== REQUIRED WORK ==
Copy out the lines below, changing every "Uppsala Chessfestival 2026" to "Uppsala Chess Festival 2026" and leaving everything else the same. Leave the pictures out.

+ + + +

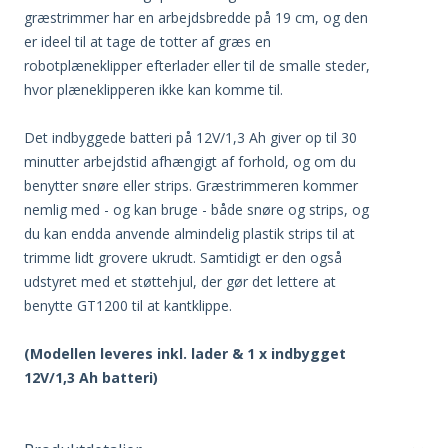
græstrimmer har en arbejdsbredde på 19 cm, og den
er ideel til at tage de totter af græs en
robotplæneklipper efterlader eller til de smalle steder,
hvor plæneklipperen ikke kan komme til.
Det indbyggede batteri på 12V/1,3 Ah giver op til 30
minutter arbejdstid afhængigt af forhold, og om du
benytter snøre eller strips. Græstrimmeren kommer
nemlig med - og kan bruge - både snøre og strips, og
du kan endda anvende almindelig plastik strips til at
trimme lidt grovere ukrudt. Samtidigt er den også
udstyret med et støttehjul, der gør det lettere at
benytte GT1200 til at kantklippe.
(Modellen leveres inkl. lader & 1 x indbygget
12V/1,3 Ah batteri)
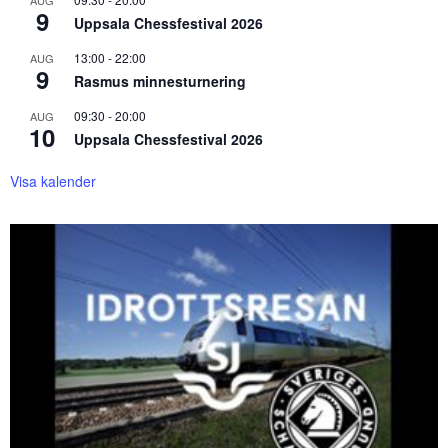
AUG
9
Uppsala Chessfestival 2026
13:00
-
22:00
AUG
9
Rasmus minnesturnering
09:30
-
20:00
AUG
10
Uppsala Chessfestival 2026
Visa kalender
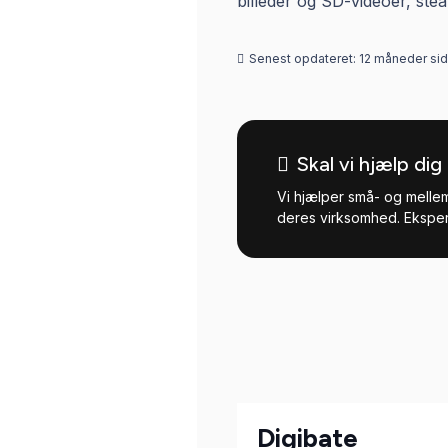
billeder og SD-videoer, ste
Senest opdateret:
12 måneder si
Skal vi hjælp di
Vi hjælper små- og melle
deres virksomhed. Ekspert
Digibate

+ + + +

== FINISHED EXERCISE ==
græstrimmer har en arbejdsbredde på 19 cm, og den
er ideel til at tage de totter af græs en
robotplæneklipper efterlader eller til de smalle steder,
hvor plæneklipperen ikke kan komme til.
Det indbyggede batteri på 12V/1,3 Ah giver op til 30
minutter arbejdstid afhængigt af forhold, og om du
benytter snøre eller strips. Græstrimmeren kommer
nemlig med - og kan bruge - både snøre og strips, og
du kan endda anvende almindelig plastik strips til at
trimme lidt grovere ukrudt. Samtidigt er den også
udstyret med et støttehjul, der gør det lettere at
benytte GT1200 til at kantklippe.
(Modellen leveres inkl. lader & 1 x indbygget
12V/1,3 Ah batteri)
AUG
9
Uppsala Chess Festival 2026
13:00
-
22:00
AUG
9
Rasmus minnesturnering
09:30
-
20:00
AUG
10
Uppsala Chess Festival 2026
Visa kalender
billeder og SD-videoer, ste
Senest opdateret:
12 måneder si
Skal vi hjælp di
Vi hjælper små- og melle
deres virksomhed. Ekspert
Digibate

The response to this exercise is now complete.